[[ RECORDS PROVIDED open ]]
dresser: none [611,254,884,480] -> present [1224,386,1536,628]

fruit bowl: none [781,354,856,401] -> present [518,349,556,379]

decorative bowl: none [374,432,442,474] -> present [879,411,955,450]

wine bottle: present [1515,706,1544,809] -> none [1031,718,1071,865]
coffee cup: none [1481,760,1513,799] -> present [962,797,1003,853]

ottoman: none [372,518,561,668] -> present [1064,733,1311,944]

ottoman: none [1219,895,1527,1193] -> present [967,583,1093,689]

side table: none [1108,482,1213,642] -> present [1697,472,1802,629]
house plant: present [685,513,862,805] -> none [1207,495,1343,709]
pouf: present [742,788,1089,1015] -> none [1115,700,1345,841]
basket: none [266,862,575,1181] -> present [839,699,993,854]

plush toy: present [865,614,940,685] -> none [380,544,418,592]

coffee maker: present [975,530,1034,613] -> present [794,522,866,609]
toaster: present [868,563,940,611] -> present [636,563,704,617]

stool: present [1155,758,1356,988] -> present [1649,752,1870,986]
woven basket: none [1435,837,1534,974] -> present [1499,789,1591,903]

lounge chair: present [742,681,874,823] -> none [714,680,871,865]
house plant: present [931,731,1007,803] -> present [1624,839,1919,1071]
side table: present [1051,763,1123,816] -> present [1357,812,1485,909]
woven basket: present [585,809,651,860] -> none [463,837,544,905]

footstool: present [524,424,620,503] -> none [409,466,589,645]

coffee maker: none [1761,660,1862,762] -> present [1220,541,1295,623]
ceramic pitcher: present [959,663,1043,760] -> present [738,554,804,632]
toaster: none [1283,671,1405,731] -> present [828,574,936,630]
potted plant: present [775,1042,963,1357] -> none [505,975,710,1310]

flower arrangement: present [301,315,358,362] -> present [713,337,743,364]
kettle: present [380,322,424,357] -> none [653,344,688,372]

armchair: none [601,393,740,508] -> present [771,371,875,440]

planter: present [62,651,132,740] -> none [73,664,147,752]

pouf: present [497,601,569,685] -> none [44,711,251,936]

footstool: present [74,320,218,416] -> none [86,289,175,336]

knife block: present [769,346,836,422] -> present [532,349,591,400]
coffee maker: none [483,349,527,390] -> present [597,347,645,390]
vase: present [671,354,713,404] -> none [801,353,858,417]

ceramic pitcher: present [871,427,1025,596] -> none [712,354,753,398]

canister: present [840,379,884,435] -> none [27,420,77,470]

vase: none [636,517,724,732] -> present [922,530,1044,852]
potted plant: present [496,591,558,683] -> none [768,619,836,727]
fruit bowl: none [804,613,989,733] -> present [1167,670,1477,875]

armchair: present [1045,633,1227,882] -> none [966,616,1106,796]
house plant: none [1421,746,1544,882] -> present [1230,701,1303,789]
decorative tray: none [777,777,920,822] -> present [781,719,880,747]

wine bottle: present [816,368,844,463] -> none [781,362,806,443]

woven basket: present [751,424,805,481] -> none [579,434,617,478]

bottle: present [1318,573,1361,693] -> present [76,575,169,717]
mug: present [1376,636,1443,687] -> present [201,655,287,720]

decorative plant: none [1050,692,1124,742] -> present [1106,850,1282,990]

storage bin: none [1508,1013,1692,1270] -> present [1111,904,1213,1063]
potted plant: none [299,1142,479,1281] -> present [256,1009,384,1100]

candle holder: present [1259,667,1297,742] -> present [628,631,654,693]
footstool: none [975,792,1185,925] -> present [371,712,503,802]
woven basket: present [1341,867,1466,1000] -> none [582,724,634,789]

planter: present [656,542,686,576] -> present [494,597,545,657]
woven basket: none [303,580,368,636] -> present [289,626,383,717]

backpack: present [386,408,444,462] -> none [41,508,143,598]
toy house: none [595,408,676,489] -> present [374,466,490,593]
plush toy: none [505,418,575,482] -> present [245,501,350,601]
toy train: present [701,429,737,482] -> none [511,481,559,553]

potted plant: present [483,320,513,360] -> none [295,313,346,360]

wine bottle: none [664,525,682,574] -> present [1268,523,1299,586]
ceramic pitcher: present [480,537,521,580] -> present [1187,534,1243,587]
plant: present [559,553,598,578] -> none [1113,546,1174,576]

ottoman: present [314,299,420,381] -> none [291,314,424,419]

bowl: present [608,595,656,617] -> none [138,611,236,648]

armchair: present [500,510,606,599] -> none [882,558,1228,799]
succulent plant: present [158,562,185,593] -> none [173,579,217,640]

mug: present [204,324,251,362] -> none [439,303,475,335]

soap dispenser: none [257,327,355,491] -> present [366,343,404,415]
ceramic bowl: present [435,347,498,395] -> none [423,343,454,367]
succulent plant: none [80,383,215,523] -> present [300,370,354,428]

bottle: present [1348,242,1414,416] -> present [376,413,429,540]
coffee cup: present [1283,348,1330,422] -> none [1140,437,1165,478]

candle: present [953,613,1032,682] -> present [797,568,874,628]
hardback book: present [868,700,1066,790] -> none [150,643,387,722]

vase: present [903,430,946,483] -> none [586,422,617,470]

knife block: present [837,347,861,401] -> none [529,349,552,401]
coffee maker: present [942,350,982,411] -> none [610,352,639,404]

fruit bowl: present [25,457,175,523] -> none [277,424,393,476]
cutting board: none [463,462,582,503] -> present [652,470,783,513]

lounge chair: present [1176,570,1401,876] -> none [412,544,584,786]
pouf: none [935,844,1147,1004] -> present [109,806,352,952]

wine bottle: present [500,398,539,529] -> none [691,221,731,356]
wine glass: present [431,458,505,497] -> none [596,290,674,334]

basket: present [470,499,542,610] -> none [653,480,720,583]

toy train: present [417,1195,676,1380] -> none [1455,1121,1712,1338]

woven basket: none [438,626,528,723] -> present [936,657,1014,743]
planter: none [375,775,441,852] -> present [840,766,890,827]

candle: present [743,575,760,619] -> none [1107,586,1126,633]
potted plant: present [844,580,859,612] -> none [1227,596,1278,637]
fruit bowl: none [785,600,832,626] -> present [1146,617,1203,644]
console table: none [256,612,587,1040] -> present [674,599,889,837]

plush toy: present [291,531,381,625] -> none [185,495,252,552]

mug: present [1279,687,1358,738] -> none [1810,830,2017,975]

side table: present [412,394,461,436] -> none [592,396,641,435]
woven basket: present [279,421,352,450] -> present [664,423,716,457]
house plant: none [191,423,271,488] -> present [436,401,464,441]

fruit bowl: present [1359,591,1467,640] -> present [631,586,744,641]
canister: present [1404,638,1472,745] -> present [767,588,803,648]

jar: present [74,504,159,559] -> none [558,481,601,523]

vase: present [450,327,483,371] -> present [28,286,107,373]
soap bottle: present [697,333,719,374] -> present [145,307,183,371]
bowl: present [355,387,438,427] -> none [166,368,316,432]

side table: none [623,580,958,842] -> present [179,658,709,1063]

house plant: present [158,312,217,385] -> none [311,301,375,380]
[[ RECORDS PROVIDED closed ]]
**EXERCISE**
Identify the lines in the records above that contain the word "candle", then state how many there are and nothing more.

**RESULT OF THE TASK**
3